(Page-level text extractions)
*** Begin section ***

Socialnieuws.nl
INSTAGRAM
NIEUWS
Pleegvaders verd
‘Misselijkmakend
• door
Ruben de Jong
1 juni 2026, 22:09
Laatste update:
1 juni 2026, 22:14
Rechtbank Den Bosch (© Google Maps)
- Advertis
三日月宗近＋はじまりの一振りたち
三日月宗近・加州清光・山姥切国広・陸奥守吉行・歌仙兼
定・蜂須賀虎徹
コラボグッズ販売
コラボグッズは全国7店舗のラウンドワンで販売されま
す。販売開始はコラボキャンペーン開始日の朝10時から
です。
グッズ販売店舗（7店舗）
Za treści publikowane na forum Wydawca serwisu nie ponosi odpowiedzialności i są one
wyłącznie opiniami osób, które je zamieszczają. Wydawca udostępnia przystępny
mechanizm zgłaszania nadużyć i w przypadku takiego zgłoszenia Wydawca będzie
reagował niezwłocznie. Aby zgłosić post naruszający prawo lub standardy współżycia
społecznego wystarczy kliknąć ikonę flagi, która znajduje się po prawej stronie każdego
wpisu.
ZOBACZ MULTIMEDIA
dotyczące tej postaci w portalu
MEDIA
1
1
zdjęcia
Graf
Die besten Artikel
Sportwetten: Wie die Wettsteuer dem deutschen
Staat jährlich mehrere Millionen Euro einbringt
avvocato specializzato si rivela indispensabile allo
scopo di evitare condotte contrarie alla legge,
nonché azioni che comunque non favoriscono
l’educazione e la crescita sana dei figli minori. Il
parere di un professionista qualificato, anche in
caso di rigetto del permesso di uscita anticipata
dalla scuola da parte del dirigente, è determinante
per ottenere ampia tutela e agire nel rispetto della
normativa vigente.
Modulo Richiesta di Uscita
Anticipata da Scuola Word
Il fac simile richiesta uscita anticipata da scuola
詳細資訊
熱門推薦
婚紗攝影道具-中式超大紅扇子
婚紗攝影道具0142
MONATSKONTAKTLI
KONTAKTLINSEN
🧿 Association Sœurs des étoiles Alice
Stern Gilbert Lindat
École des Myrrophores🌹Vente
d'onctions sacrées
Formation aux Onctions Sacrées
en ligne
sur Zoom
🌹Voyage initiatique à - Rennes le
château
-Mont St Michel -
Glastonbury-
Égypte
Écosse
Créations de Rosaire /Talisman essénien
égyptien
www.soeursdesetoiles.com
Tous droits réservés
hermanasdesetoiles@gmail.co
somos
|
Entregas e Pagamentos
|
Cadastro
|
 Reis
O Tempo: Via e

*** End section ***
*** Begin section ***

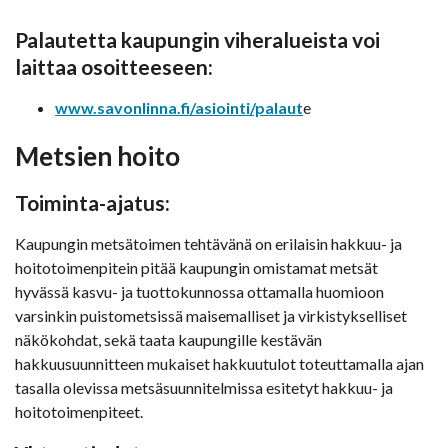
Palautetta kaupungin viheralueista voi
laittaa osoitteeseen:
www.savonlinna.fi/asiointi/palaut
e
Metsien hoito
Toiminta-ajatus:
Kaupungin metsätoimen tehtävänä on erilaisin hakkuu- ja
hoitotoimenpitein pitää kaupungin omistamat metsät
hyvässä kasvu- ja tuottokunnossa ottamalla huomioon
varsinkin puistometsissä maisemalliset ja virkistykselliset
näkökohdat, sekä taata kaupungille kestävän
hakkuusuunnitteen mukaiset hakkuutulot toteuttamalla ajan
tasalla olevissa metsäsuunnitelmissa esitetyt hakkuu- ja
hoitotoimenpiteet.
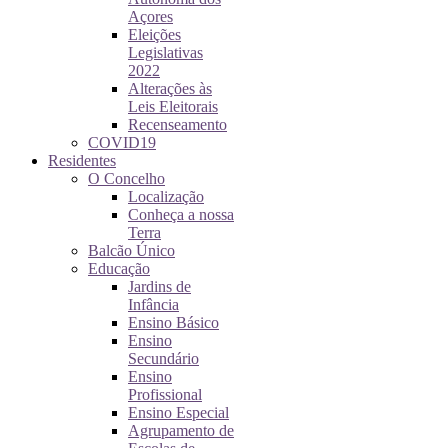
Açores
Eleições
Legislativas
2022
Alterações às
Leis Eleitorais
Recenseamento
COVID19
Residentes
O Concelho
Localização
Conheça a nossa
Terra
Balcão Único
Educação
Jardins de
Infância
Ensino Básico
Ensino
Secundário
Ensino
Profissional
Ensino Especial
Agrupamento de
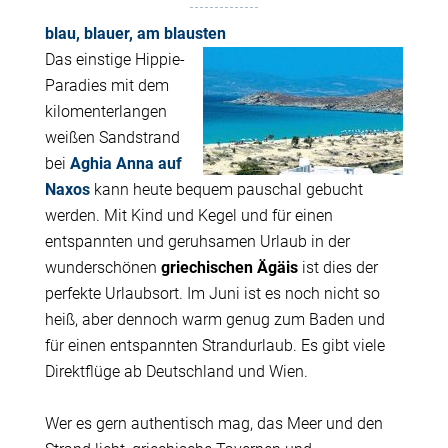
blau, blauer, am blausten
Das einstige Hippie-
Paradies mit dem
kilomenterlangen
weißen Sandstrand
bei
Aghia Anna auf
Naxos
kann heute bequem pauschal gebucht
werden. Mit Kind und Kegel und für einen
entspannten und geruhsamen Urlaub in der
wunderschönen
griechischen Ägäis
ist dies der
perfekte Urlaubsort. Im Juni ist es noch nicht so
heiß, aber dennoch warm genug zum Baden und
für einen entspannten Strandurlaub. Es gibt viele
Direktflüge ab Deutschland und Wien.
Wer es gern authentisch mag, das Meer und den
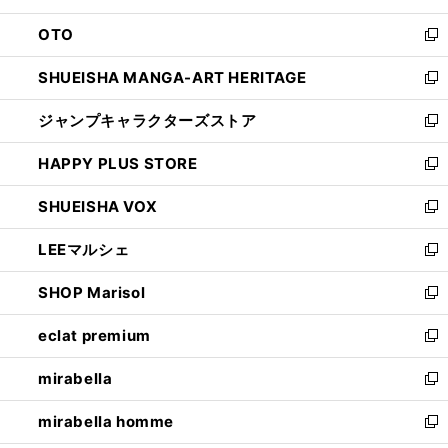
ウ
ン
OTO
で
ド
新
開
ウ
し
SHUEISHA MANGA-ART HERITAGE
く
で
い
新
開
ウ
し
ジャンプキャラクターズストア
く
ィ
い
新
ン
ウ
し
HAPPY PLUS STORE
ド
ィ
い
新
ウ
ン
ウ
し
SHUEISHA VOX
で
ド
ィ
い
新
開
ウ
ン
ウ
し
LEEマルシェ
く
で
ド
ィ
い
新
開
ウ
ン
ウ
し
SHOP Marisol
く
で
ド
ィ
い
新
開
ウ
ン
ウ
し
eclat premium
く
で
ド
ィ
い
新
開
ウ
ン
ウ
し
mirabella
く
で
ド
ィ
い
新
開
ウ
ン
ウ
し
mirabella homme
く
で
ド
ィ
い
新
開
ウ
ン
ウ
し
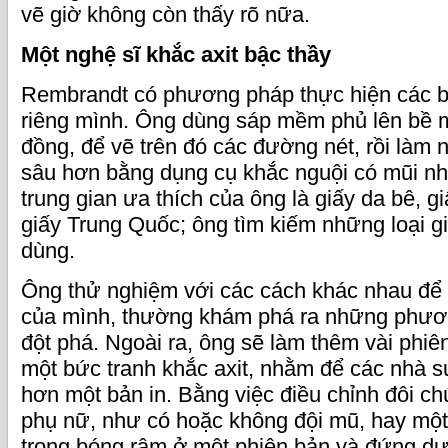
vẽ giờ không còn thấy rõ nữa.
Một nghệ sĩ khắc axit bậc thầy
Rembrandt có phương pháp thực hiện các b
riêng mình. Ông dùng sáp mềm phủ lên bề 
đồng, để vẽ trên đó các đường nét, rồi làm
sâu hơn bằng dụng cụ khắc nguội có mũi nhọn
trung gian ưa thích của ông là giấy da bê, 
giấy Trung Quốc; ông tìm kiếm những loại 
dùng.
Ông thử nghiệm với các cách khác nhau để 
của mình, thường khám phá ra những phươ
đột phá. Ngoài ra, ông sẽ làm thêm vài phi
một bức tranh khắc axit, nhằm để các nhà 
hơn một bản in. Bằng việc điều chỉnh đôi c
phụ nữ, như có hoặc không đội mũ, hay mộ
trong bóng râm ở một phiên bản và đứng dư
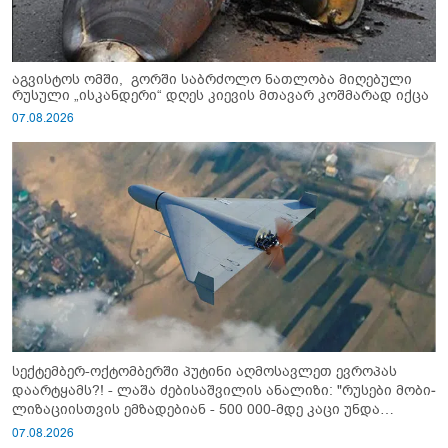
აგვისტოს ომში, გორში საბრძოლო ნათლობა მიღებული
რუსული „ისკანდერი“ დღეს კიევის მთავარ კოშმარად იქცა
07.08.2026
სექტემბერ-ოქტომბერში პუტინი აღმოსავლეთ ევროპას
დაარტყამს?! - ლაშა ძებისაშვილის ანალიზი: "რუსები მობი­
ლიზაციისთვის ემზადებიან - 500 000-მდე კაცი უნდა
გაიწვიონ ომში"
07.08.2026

*** End section ***

- Description of the task -
Copy every line of the records above that contains "einen".

- Exercise solution -
werden. Mit Kind und Kegel und für einen
für einen entspannten Strandurlaub. Es gibt viele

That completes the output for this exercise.